Embora não seja um segredo que os jogos de encontrar objetos baseados em anomalias estejam se tornando cada vez mais comuns entre fãs de horror e quebra-cabeças, ainda há vários que surgem de vez em quando para adicionar um toque extra de tinta a um formato de outra forma datado. Tal é o caso aqui com A Escada. Verdade, não é notavelmente diferente de muitos de seus parentes, embora, para dar crédito onde é devido, tenha capturado o significado por trás do conceito e, mais importante ainda, como transformar algo de uma experiência mecanicamente curta de visão em um bom, e talvez até digno de tela, horror. É o melhor de todos os jogos de objetos escondidos? Absolutamente não, não. Dito isso, entrega exatamente o que se propôs a fazer, e isso conta para algo, verdadeiramente.

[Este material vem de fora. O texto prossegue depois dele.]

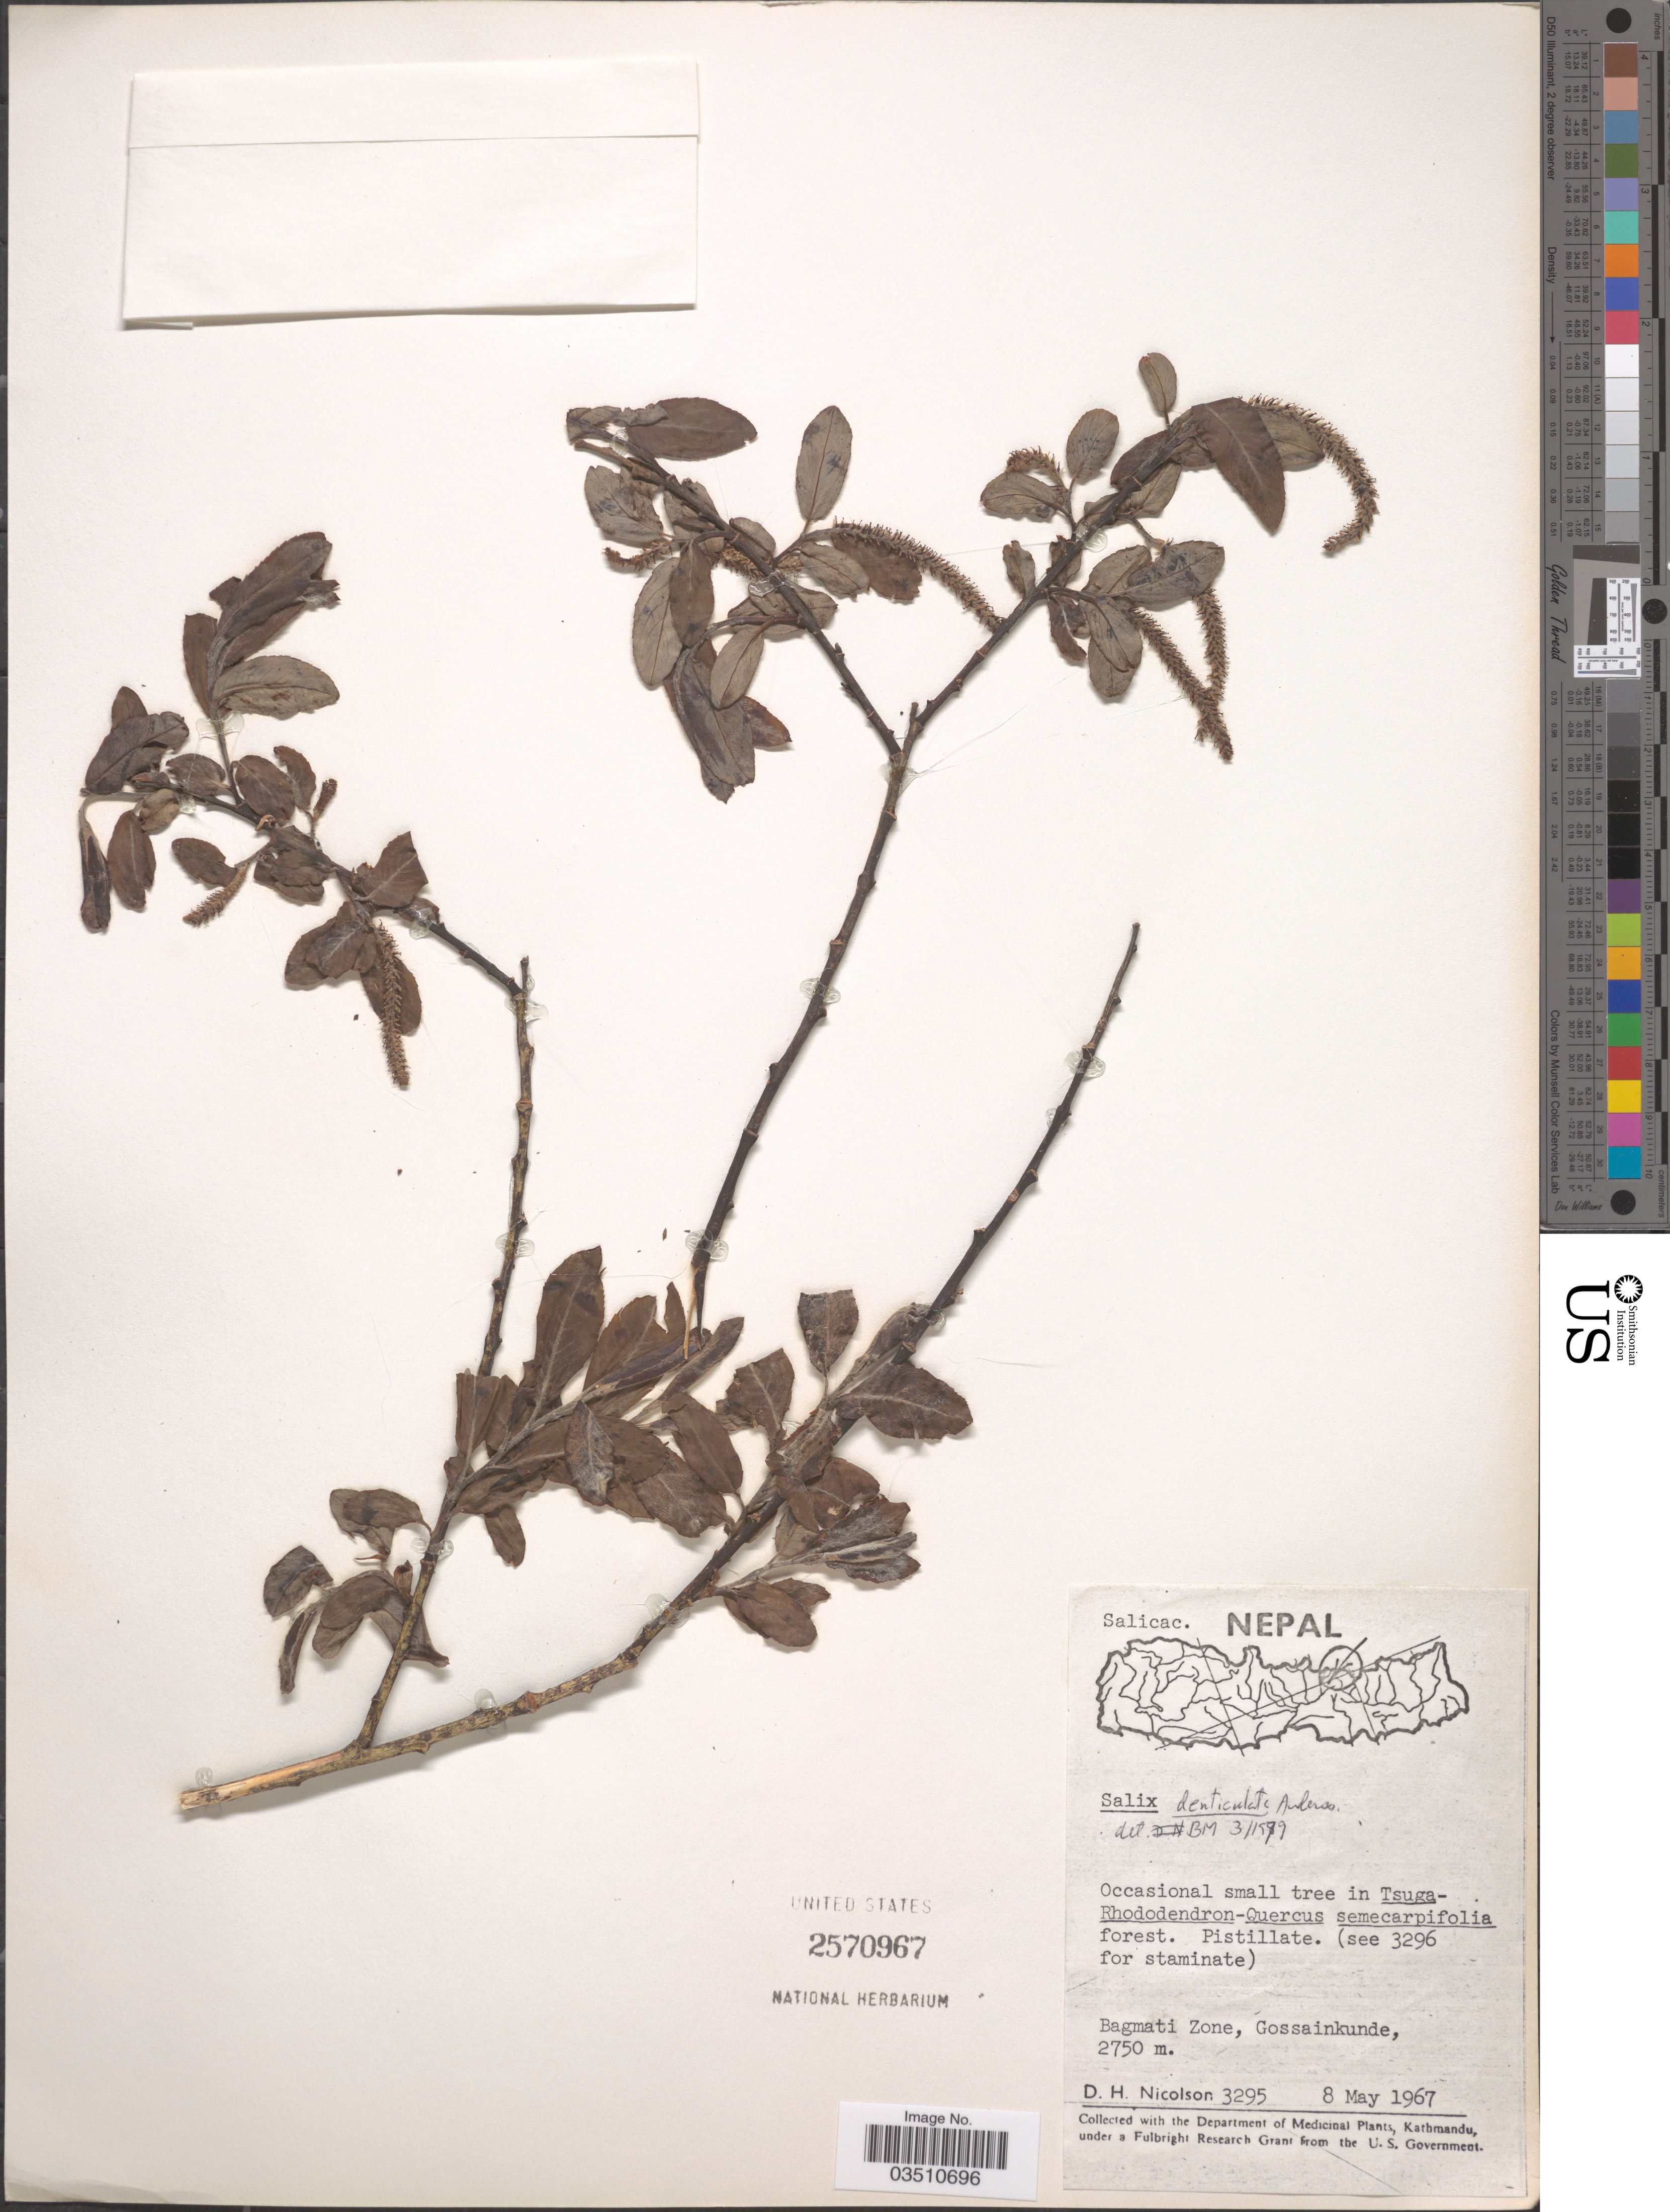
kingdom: Plantae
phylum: Tracheophyta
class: Magnoliopsida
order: Malpighiales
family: Salicaceae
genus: Salix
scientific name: Salix denticulata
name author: Andersson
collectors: D. H. Nicolson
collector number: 3295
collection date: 1967-05-08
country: Nepal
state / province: Bagmati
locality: Bagmati Zone, Gossainkunde.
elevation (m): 2750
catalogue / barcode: US 2570967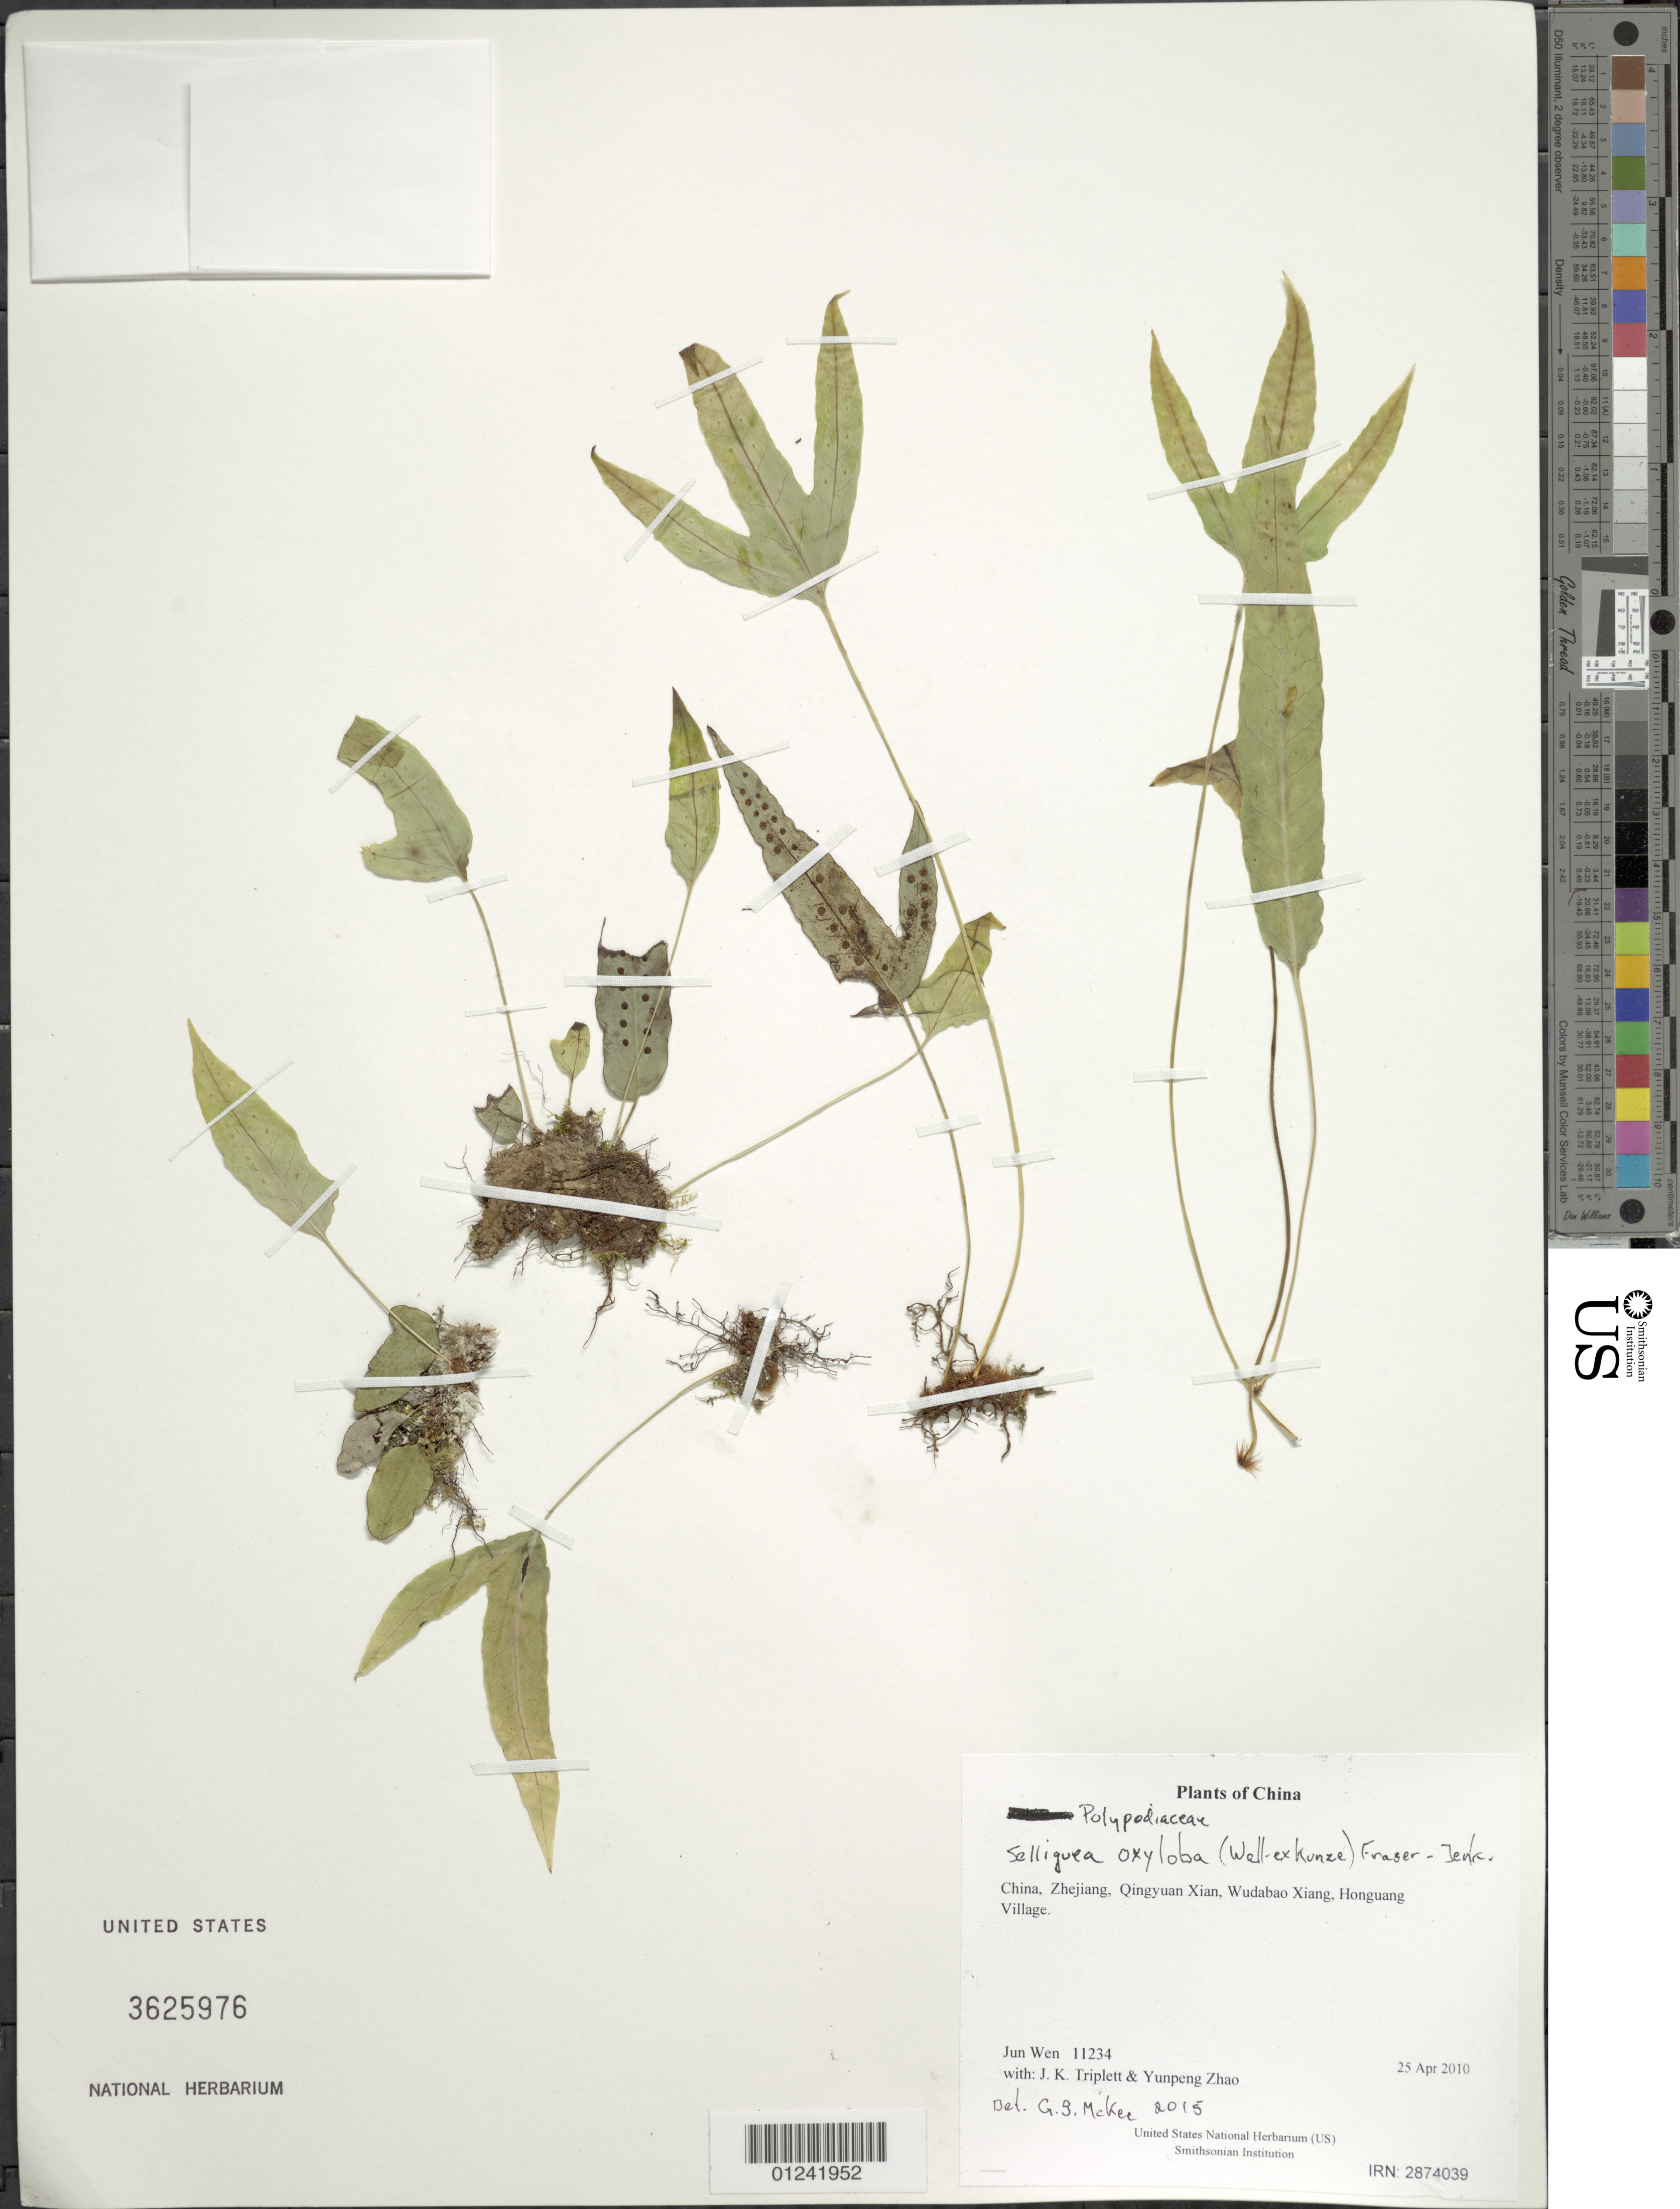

Para esclarecer qualquer confusão, A Escada está atualmente em sua fase de demonstração, e assim, embora não possamos cobrir o escopo completo do jogo e sua ampla gama de anomalias, podemos acrescentar nossa contribuição, por assim dizer. Para o bem de direcionar você na direção certa, no entanto, eu me manterei firme em meu comentário original e direi isto: se os likes de The Exit 8, Station 5, ou Paranormal Investigators são do seu agrado, então você deve encontrar todos os mesmos fios e peças do mesmo quebra-cabeça em A Escada. Aqui está torcendo para que, com um pouco de sorte e ajustes finos, eventualmente supere as anomalias de seus adversários primários e se torne uma força a ser reconhecida. Torcendo, de qualquer forma.
A Revisão da Escada (PC)
Arte em Progresso
A estreia de A Escada apresenta uma base sólida para o que pode potencialmente ser um candidato poderoso na busca em constante evolução para derrubar The Exit 8. Enquanto ainda está alguns artefatos e anomalias aquém de uma composição completa, ainda há muito a se aproveitar aqui, graças à sua progressão baseada em andares única e sustos dignos de captura.